'I Blame Society' Poster Teases A Bold And Meta Approach To Murder [Exclusive]

There are more than a few films out there about the artistic struggles of filmmakers and writers. Outside of the films themselves, many creatives get their start directing shorts while others come out of the gate swinging with a full-on directorial feature...and the practice of abandoning projects due to lack of funding, rejection, or shifting passions is all too familiar. Having previously worked on two short films that premiered at SXSW, director Gillian Wallace Horvat tackles filmmaker frustrations and ambitions in her directorial debut, I Blame Society.
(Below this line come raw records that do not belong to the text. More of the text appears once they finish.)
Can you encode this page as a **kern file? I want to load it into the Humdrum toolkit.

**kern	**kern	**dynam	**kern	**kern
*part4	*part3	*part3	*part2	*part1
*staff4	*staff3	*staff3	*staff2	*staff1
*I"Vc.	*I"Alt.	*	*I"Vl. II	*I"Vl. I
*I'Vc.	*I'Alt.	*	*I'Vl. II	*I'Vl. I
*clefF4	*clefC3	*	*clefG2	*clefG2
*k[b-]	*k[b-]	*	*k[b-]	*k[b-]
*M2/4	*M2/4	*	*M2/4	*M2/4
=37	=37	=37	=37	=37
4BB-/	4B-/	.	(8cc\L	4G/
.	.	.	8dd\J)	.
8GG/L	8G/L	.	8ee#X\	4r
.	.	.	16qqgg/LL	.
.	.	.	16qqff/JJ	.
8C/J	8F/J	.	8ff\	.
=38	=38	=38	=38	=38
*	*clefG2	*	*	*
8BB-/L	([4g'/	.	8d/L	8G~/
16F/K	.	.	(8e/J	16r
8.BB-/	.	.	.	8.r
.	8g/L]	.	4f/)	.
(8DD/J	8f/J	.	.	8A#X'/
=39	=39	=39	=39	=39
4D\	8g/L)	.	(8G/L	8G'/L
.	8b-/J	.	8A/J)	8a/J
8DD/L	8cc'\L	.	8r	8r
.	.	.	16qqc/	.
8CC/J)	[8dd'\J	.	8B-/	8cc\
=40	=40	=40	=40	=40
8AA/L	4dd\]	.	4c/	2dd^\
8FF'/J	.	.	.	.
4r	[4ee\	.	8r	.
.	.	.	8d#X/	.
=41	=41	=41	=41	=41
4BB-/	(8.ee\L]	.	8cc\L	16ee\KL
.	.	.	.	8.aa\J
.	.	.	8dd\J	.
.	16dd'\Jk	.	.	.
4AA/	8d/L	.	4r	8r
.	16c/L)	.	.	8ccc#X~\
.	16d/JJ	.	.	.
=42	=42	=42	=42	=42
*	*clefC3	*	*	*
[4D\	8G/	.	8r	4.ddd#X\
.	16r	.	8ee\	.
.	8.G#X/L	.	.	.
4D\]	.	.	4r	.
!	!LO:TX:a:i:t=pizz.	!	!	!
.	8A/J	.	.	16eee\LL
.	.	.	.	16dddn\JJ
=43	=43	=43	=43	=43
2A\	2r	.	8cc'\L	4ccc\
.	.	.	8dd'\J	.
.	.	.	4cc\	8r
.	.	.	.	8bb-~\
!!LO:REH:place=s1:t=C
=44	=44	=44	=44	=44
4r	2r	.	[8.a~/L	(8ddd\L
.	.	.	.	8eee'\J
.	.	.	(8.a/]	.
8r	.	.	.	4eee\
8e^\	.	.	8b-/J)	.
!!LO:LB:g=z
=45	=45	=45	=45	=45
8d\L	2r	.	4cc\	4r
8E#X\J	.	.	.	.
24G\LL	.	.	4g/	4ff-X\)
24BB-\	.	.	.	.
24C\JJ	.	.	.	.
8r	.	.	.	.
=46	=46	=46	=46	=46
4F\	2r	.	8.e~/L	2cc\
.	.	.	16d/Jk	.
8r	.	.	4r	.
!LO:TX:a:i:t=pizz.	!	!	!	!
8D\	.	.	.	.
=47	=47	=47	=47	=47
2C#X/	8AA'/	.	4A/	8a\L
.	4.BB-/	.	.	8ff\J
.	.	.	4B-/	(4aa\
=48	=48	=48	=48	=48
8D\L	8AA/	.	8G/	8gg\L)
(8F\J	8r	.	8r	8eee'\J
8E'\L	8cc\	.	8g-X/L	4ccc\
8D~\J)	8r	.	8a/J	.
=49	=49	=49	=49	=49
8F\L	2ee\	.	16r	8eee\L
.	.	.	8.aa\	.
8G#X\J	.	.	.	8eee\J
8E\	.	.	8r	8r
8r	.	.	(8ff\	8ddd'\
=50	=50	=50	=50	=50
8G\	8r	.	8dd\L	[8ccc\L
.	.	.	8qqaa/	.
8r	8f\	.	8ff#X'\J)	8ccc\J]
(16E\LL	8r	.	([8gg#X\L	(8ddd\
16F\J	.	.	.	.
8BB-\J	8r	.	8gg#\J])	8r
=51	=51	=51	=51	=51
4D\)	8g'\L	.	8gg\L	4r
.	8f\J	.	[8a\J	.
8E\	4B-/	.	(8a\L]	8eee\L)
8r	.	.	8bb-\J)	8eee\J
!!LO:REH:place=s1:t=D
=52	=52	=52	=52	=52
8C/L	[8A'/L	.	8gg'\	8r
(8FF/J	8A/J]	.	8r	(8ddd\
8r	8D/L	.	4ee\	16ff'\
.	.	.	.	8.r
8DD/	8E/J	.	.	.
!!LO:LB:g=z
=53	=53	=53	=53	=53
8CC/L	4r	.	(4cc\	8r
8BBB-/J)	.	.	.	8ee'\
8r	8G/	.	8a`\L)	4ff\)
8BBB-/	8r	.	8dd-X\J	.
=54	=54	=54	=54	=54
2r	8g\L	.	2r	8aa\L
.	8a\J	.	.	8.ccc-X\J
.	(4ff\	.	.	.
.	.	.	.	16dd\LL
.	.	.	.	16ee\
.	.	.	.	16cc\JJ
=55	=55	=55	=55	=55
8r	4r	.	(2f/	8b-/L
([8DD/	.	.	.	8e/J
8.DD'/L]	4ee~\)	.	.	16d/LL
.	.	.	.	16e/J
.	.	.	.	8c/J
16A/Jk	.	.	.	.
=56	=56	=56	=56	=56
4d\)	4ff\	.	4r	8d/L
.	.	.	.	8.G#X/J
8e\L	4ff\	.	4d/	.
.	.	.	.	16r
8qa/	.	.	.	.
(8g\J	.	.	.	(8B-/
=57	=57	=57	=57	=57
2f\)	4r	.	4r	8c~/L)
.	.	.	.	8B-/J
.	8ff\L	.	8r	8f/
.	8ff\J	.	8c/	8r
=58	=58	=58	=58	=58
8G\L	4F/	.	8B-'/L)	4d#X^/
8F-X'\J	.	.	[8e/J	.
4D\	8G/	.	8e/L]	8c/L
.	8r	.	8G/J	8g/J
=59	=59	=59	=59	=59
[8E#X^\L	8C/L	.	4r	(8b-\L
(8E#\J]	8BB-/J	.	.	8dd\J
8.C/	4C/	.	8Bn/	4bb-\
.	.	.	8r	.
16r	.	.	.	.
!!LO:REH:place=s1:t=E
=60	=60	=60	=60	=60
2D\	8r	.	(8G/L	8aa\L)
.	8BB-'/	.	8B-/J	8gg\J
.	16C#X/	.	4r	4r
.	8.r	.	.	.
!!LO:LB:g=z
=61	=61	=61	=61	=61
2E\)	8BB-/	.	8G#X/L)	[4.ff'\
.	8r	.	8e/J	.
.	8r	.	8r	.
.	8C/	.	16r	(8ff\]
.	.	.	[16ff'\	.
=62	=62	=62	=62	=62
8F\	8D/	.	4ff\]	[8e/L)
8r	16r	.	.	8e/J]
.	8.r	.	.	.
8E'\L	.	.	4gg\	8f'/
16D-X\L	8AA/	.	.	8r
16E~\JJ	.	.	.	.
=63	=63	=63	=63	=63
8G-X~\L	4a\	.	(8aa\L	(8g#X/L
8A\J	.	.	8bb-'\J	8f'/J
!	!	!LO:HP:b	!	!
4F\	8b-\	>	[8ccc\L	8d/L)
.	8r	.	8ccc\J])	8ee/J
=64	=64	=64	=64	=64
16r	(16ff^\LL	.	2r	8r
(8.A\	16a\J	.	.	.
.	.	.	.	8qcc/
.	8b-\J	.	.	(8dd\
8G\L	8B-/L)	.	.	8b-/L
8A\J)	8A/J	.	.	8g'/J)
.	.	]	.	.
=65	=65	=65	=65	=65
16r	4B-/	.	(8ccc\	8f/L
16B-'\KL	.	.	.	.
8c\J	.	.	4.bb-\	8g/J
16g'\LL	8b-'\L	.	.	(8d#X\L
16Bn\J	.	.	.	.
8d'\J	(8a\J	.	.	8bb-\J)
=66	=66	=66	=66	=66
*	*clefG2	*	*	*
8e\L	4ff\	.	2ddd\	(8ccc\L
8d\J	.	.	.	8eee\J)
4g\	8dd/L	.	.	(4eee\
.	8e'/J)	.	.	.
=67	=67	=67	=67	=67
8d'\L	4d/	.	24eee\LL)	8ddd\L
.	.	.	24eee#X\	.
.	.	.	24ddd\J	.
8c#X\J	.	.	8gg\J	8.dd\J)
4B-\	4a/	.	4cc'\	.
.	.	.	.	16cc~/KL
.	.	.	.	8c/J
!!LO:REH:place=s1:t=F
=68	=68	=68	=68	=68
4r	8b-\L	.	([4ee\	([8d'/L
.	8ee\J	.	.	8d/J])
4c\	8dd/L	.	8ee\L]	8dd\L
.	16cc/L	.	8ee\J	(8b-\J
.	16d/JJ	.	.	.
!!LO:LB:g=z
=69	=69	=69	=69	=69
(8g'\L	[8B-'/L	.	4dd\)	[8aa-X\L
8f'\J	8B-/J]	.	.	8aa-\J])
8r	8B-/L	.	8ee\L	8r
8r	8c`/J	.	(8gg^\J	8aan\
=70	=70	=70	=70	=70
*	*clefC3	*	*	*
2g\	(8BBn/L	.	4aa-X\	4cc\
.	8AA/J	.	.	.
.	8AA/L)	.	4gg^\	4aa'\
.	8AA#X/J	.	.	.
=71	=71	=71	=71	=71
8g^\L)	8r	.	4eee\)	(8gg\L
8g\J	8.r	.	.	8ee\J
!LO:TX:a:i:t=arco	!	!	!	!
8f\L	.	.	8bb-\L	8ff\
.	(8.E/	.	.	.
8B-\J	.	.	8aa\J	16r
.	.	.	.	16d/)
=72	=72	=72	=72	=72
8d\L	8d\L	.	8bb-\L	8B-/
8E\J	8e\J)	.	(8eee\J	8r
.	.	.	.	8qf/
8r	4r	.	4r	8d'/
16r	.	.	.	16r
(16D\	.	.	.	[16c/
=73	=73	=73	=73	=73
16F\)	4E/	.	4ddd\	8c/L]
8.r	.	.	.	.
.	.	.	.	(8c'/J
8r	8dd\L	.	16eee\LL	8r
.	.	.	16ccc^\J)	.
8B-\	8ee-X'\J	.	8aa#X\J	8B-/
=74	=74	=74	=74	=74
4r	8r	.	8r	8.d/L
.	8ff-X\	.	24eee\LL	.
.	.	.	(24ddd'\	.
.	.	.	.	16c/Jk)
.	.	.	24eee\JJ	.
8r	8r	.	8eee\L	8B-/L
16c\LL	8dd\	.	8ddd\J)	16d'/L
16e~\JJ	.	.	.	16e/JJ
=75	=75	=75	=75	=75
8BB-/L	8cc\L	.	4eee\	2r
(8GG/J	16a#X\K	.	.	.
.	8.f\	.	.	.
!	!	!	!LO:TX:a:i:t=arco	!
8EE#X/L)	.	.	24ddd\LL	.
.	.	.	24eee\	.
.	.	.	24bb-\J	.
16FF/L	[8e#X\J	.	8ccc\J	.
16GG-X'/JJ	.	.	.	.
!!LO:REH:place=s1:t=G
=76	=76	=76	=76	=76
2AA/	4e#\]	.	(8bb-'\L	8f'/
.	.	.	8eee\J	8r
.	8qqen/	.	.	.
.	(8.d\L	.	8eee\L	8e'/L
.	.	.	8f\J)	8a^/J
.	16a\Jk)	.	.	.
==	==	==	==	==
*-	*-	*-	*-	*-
We're pleased to premiere the first poster for the film, which you can check out below.

I Blame Society Poster

Originally a project that began four years ago, Horvat's feature is about a struggling filmmaker who feels the confidence in her abilities slipping based off of feedback from her peers and family members, so she decides to prove herself by completing an abandoned film – and committing the perfect murder. I Blame Society was originally crafted as a real documentary entitled I, Murderer with Horvat as the director exploring whether our not she had the qualities needed in order to succeed in executing the quintessential murder. Last year, she picked it back up as a narrative with a dark comedy lens shot in meta fashion by an almost entirely female crew. Horvat plays herself as the protagonist and mixing filming with narrative and doc footage.I Blame Society is premiering at the International Film Festival Rotterdam as part of their Bright Future Competition on January 28. The festival deemed the film to be "a titillating meta-story about the camera as an excuse for abuse, artistic transgression and blurry boundaries." To promote the film's premiere, a teaser poster featuring the work of world renowned artist Anthony Burrill was created. A jack of all trades, Burrill is a graphic artist, designer, and print-maker who is praised for his pervasive style of communication. He is best known for his typographic, text-based compositions, with his piece "Work Hard and Be Nice to People" being his most famous to the point where it has become an artistic mantra for many in the design community. Burrill's bold, straight-forward and minimalistic poster is an apt reflection of Horvat's film. Art, like human complexity, is never truly just black and white. There is always a reflective and almost introspective quality that has a deeper thematic layer beyond a deceptively simple surface. I Blame Society is a low-budget indie that aims to do just that and tests the boundaries of independent filmmaking beyond what we are willing (or sometimes able) to see.